### Work task
Among the entries below, find the line with "Government of South Australia" and the line with "2.5.1 Displays". Return exactly those lines and every line between them, but no pictures.

[Extracted page text data]
/---

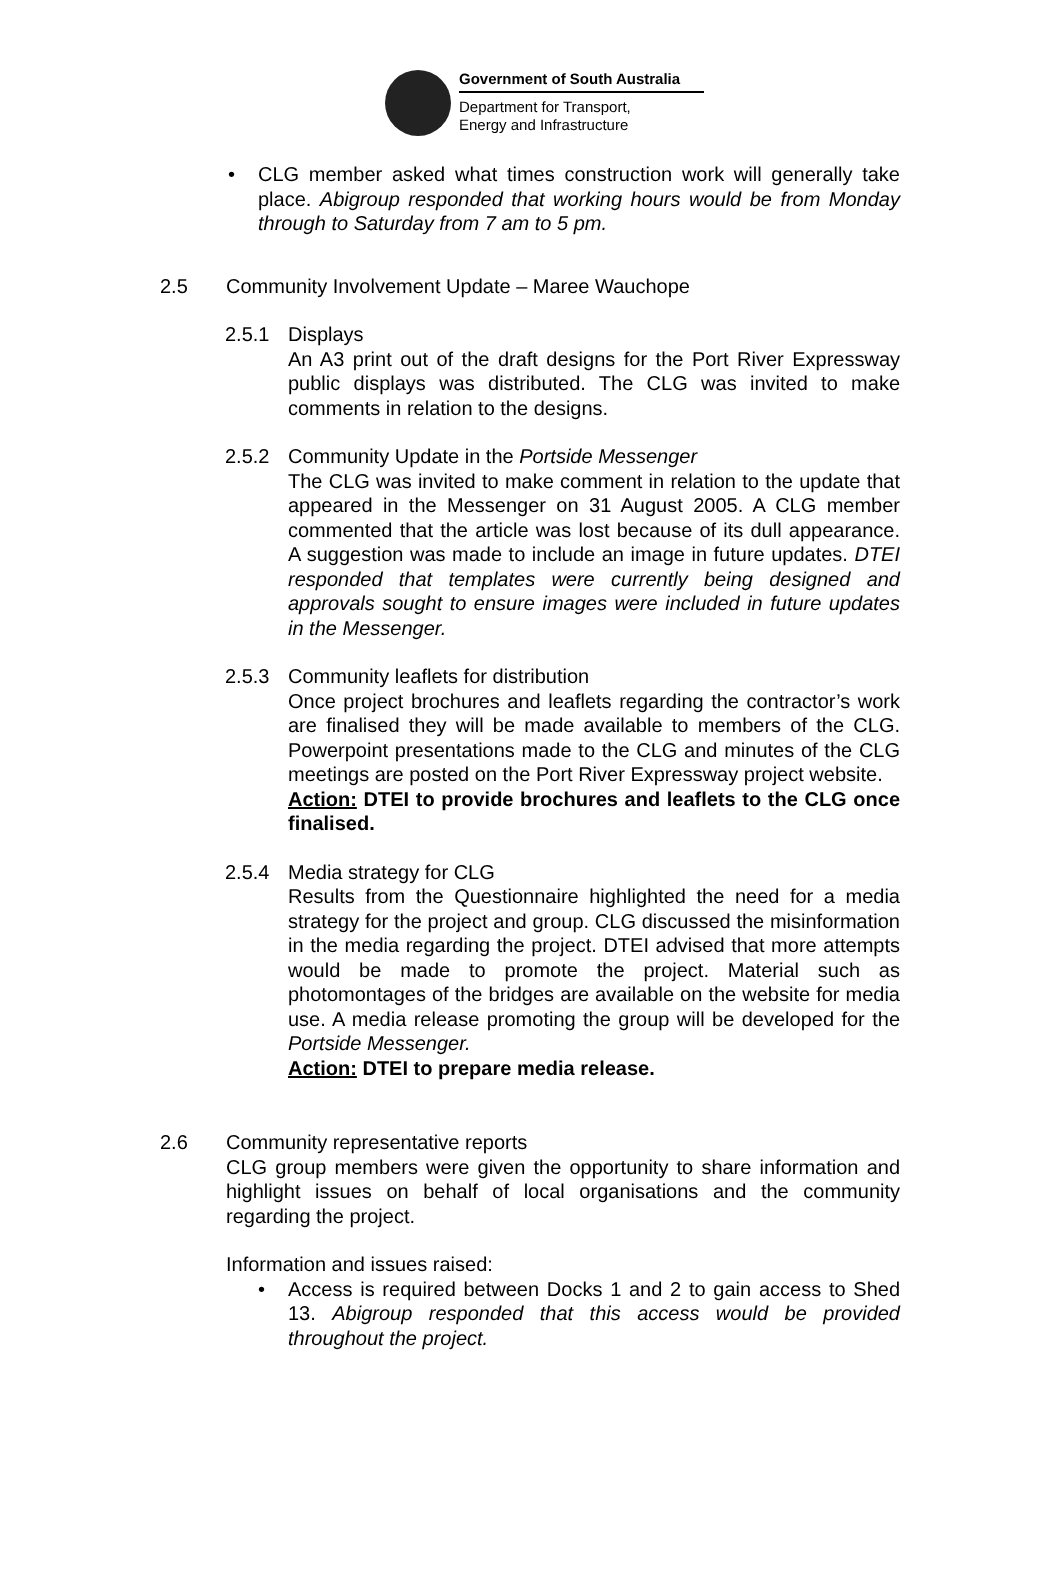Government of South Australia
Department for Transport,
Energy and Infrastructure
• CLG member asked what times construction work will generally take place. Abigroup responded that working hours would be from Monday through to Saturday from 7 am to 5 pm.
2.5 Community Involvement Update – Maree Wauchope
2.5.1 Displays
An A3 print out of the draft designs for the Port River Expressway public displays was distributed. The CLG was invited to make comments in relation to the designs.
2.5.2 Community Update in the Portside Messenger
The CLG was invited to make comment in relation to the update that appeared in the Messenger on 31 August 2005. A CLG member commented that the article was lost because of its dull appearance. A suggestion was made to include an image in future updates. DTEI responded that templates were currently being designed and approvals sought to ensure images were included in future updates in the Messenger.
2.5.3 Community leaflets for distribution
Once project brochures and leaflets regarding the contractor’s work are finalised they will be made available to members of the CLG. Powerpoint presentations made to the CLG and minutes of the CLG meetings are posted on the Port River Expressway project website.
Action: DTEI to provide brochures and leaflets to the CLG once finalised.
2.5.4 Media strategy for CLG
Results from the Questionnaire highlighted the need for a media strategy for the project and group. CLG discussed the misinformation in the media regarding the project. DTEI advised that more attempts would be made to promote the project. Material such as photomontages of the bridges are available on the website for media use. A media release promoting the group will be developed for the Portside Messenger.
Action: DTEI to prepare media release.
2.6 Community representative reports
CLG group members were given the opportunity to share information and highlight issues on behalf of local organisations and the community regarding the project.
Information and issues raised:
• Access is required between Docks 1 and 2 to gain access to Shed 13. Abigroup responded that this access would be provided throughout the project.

\---
/---

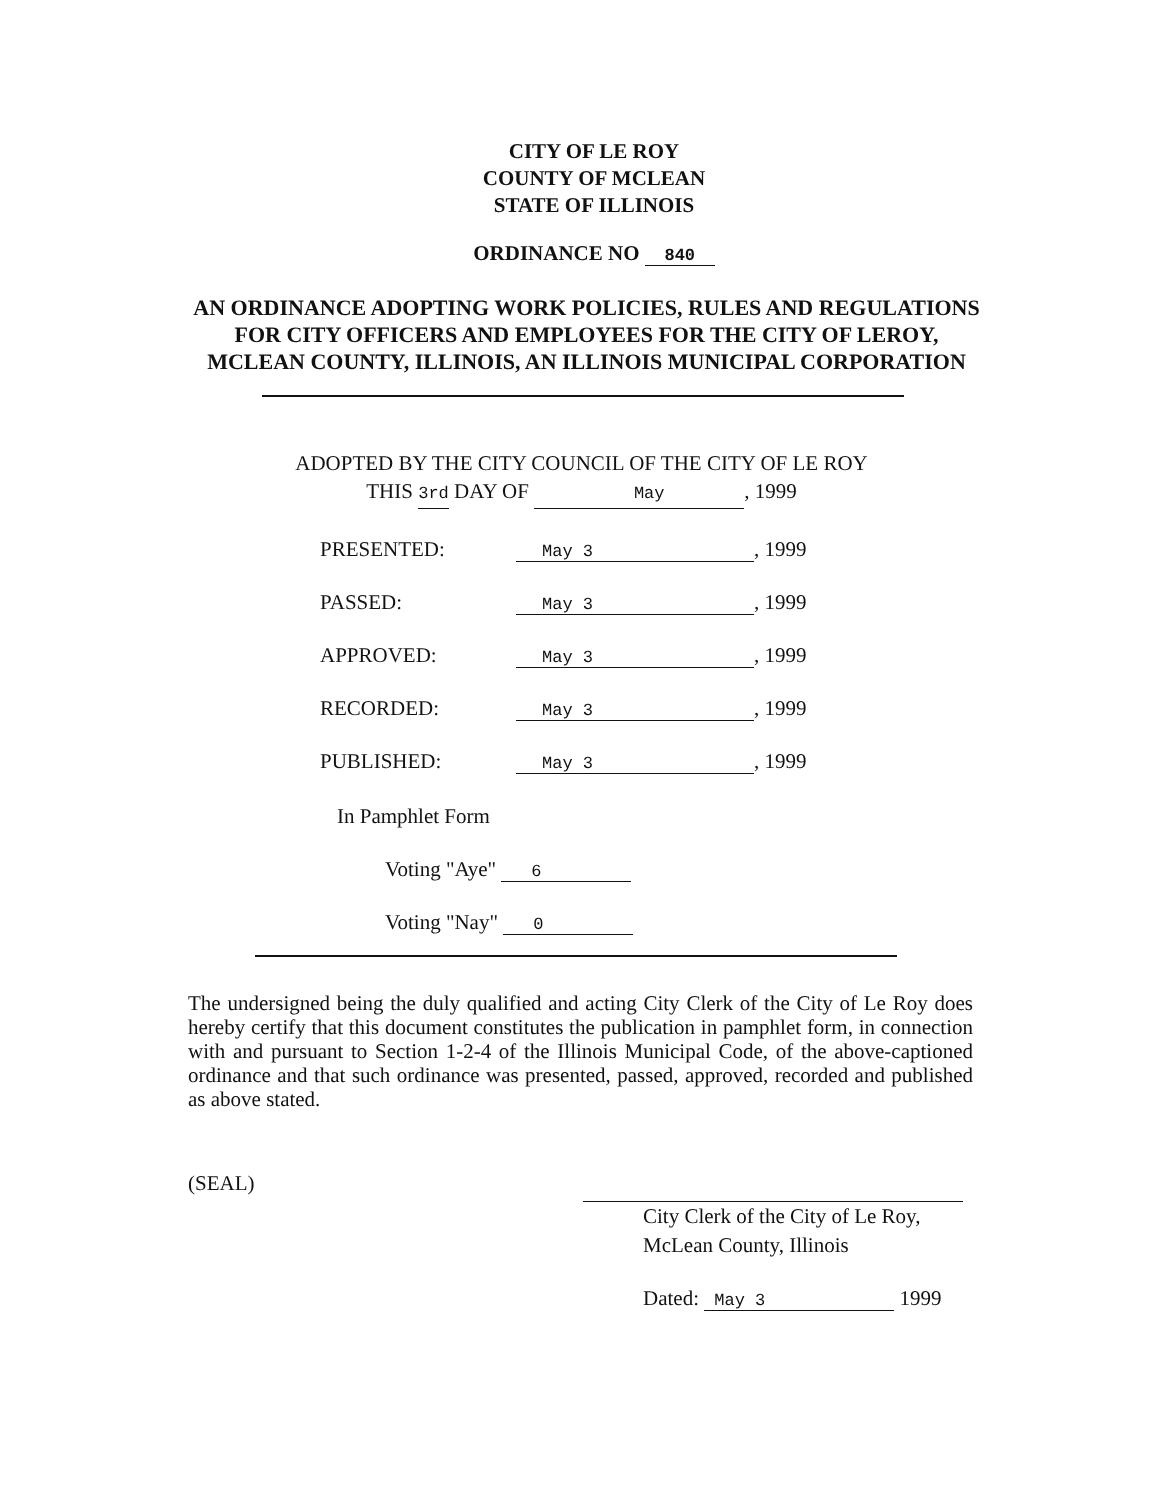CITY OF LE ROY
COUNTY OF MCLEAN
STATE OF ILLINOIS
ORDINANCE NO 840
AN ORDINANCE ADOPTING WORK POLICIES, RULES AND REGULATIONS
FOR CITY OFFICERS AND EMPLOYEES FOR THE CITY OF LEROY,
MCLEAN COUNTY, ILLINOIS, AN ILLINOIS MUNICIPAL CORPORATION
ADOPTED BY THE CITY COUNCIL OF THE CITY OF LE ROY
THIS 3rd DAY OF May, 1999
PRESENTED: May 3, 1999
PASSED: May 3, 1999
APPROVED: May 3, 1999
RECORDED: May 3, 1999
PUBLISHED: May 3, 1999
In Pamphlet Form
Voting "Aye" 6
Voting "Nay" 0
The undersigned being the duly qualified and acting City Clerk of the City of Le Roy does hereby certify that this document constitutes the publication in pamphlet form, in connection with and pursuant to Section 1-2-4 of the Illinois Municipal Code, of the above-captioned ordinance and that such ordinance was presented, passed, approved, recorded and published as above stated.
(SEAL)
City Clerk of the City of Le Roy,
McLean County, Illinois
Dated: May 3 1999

\---
/---

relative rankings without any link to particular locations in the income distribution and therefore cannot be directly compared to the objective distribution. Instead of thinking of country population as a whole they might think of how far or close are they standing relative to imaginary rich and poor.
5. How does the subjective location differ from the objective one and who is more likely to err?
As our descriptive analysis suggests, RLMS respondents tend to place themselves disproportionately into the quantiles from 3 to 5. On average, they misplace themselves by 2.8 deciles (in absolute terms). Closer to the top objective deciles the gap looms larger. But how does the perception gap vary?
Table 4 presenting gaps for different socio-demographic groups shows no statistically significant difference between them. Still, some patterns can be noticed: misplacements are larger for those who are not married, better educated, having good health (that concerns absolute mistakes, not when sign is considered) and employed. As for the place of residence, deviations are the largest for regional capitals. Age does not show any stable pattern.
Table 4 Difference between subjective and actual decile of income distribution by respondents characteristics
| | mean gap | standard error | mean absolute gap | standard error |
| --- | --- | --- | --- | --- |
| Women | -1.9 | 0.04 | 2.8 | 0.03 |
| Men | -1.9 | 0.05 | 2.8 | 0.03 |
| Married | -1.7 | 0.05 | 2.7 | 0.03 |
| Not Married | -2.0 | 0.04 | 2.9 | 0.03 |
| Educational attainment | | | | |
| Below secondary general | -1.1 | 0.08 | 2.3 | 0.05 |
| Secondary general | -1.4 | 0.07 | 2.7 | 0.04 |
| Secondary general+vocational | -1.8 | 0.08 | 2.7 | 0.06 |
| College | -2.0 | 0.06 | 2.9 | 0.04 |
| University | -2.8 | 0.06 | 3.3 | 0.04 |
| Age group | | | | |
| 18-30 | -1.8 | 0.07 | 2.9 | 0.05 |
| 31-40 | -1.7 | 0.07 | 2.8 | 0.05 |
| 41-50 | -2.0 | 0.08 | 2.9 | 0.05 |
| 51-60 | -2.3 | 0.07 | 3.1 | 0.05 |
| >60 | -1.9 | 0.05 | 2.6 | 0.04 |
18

\---

### Task result
Government of South Australia
Department for Transport,
Energy and Infrastructure
• CLG member asked what times construction work will generally take place. Abigroup responded that working hours would be from Monday through to Saturday from 7 am to 5 pm.
2.5 Community Involvement Update – Maree Wauchope
2.5.1 Displays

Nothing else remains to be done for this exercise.